# Exercise
Copy every line of the material below word for word, leaving out the pictures.

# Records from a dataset
----

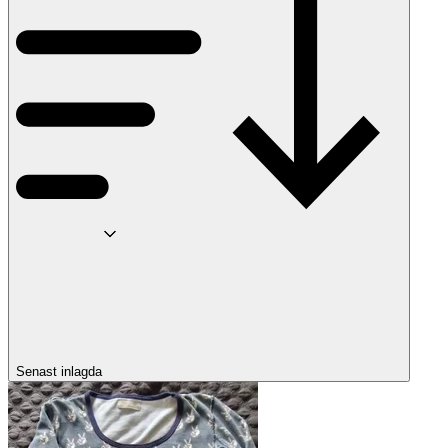
Senast inlagda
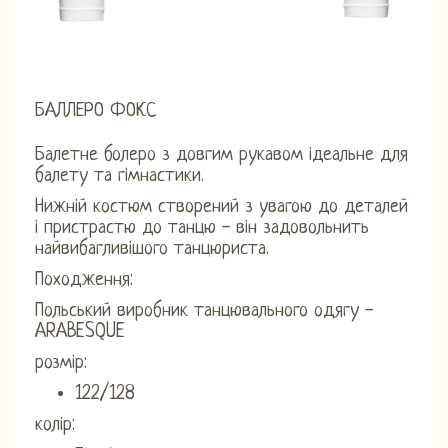
БАЛЛЕРО ФОКС
Балетне болеро з довгим рукавом ідеальне для
балету та гімнастики.
Нижній костюм створений з увагою до деталей
і пристрастю до танцю - він задовольнить
найвибагливішого танцюриста.
Походження:
Польський виробник танцювального одягу -
ARABESQUE
розмір:
122/128
колір:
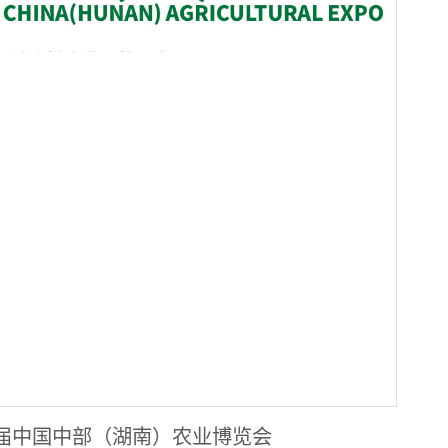
届中国中部（湖南）农业博览会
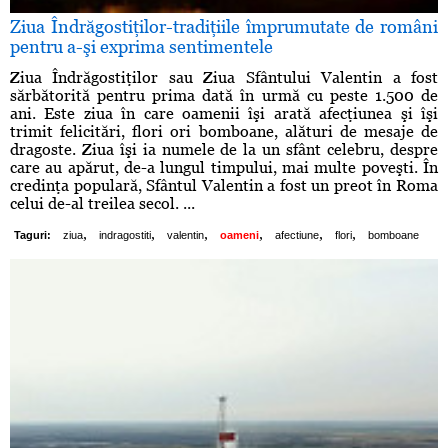
Ziua Îndrăgostiţilor-tradiţiile împrumutate de români
pentru a-şi exprima sentimentele
Ziua Îndrăgostiţilor sau Ziua Sfântului Valentin a fost
sărbătorită pentru prima dată în urmă cu peste 1.500 de
ani. Este ziua în care oamenii îşi arată afecţiunea şi îşi
trimit felicitări, flori ori bomboane, alături de mesaje de
dragoste. Ziua îşi ia numele de la un sfânt celebru, despre
care au apărut, de-a lungul timpului, mai multe poveşti. În
credinţa populară, Sfântul Valentin a fost un preot în Roma
celui de-al treilea secol. ...
,
,
,
,
,
,
Taguri:
ziua
indragostiti
valentin
oameni
afectiune
flori
bomboane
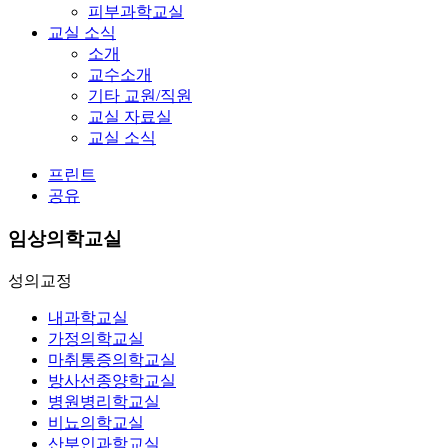
피부과학교실
교실 소식
소개
교수소개
기타 교원/직원
교실 자료실
교실 소식
프린트
공유
임상의학교실
성의교정
내과학교실
가정의학교실
마취통증의학교실
방사선종양학교실
병원병리학교실
비뇨의학교실
산부인과학교실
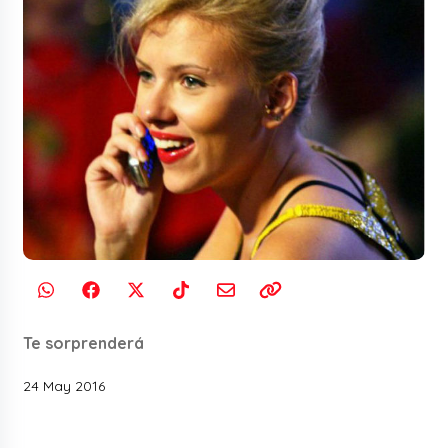
Te sorprenderá
24 May 2016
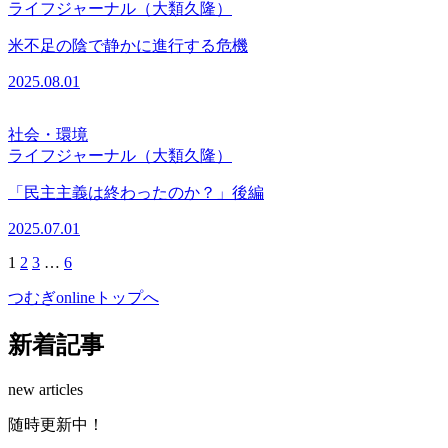
ライフジャーナル（大類久隆）
米不足の陰で静かに進行する危機
2025.08.01
社会・環境
ライフジャーナル（大類久隆）
「民主主義は終わったのか？」後編
2025.07.01
1
2
3
…
6
つむぎonlineトップへ
新着記事
new articles
随
時
更
新
中
！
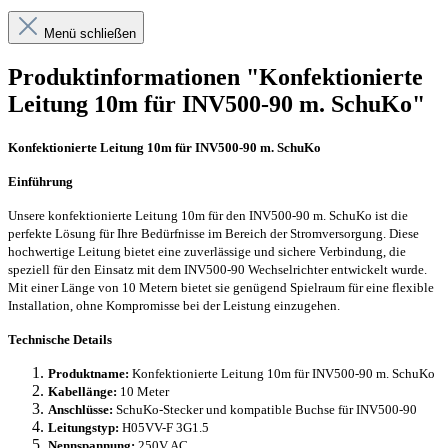
Menü schließen
Produktinformationen "Konfektionierte
Leitung 10m für INV500-90 m. SchuKo"
Konfektionierte Leitung 10m für INV500-90 m. SchuKo
Einführung
Unsere konfektionierte Leitung 10m für den INV500-90 m. SchuKo ist die
perfekte Lösung für Ihre Bedürfnisse im Bereich der Stromversorgung. Diese
hochwertige Leitung bietet eine zuverlässige und sichere Verbindung, die
speziell für den Einsatz mit dem INV500-90 Wechselrichter entwickelt wurde.
Mit einer Länge von 10 Metern bietet sie genügend Spielraum für eine flexible
Installation, ohne Kompromisse bei der Leistung einzugehen.
Technische Details
Produktname:
Konfektionierte Leitung 10m für INV500-90 m. SchuKo
Kabellänge:
10 Meter
Anschlüsse:
SchuKo-Stecker und kompatible Buchse für INV500-90
Leitungstyp:
H05VV-F 3G1.5
Nennspannung:
250V AC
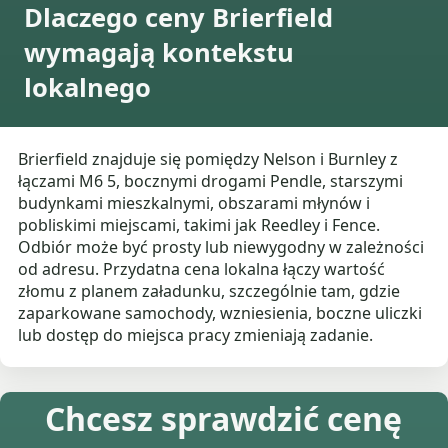
Dlaczego ceny Brierfield
wymagają kontekstu
lokalnego
Brierfield znajduje się pomiędzy Nelson i Burnley z
łączami M6 5, bocznymi drogami Pendle, starszymi
budynkami mieszkalnymi, obszarami młynów i
pobliskimi miejscami, takimi jak Reedley i Fence.
Odbiór może być prosty lub niewygodny w zależności
od adresu. Przydatna cena lokalna łączy wartość
złomu z planem załadunku, szczególnie tam, gdzie
zaparkowane samochody, wzniesienia, boczne uliczki
lub dostęp do miejsca pracy zmieniają zadanie.
Chcesz sprawdzić cenę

----

# Solution below
Senast inlagda
БАЛЛЕРО ФОКС
Балетне болеро з довгим рукавом ідеальне для
балету та гімнастики.
Нижній костюм створений з увагою до деталей
і пристрастю до танцю - він задовольнить
найвибагливішого танцюриста.
Походження:
Польський виробник танцювального одягу -
ARABESQUE
розмір:
122/128
колір:
届中国中部（湖南）农业博览会
Ziua Îndrăgostiţilor-tradiţiile împrumutate de români
pentru a-şi exprima sentimentele
Ziua Îndrăgostiţilor sau Ziua Sfântului Valentin a fost
sărbătorită pentru prima dată în urmă cu peste 1.500 de
ani. Este ziua în care oamenii îşi arată afecţiunea şi îşi
trimit felicitări, flori ori bomboane, alături de mesaje de
dragoste. Ziua îşi ia numele de la un sfânt celebru, despre
care au apărut, de-a lungul timpului, mai multe poveşti. În
credinţa populară, Sfântul Valentin a fost un preot în Roma
celui de-al treilea secol. ...
,
,
,
,
,
,
Taguri:
ziua
indragostiti
valentin
oameni
afectiune
flori
bomboane
피부과학교실
교실 소식
소개
교수소개
기타 교원/직원
교실 자료실
교실 소식
프린트
공유
임상의학교실
성의교정
내과학교실
가정의학교실
마취통증의학교실
방사선종양학교실
병원병리학교실
비뇨의학교실
산부인과학교실
Te sorprenderá
24 May 2016
ライフジャーナル（大類久隆）
米不足の陰で静かに進行する危機
2025.08.01
社会・環境
ライフジャーナル（大類久隆）
「民主主義は終わったのか？」後編
2025.07.01
1
2
3
…
6
つむぎonlineトップへ
新着記事
new articles
随
時
更
新
中
！
Menü schließen
Produktinformationen "Konfektionierte
Leitung 10m für INV500-90 m. SchuKo"
Konfektionierte Leitung 10m für INV500-90 m. SchuKo
Einführung
Unsere konfektionierte Leitung 10m für den INV500-90 m. SchuKo ist die
perfekte Lösung für Ihre Bedürfnisse im Bereich der Stromversorgung. Diese
hochwertige Leitung bietet eine zuverlässige und sichere Verbindung, die
speziell für den Einsatz mit dem INV500-90 Wechselrichter entwickelt wurde.
Mit einer Länge von 10 Metern bietet sie genügend Spielraum für eine flexible
Installation, ohne Kompromisse bei der Leistung einzugehen.
Technische Details
Produktname:
Konfektionierte Leitung 10m für INV500-90 m. SchuKo
Kabellänge:
10 Meter
Anschlüsse:
SchuKo-Stecker und kompatible Buchse für INV500-90
Leitungstyp:
H05VV-F 3G1.5
Nennspannung:
250V AC
Dlaczego ceny Brierfield
wymagają kontekstu
lokalnego
Brierfield znajduje się pomiędzy Nelson i Burnley z
łączami M6 5, bocznymi drogami Pendle, starszymi
budynkami mieszkalnymi, obszarami młynów i
pobliskimi miejscami, takimi jak Reedley i Fence.
Odbiór może być prosty lub niewygodny w zależności
od adresu. Przydatna cena lokalna łączy wartość
złomu z planem załadunku, szczególnie tam, gdzie
zaparkowane samochody, wzniesienia, boczne uliczki
lub dostęp do miejsca pracy zmieniają zadanie.
Chcesz sprawdzić cenę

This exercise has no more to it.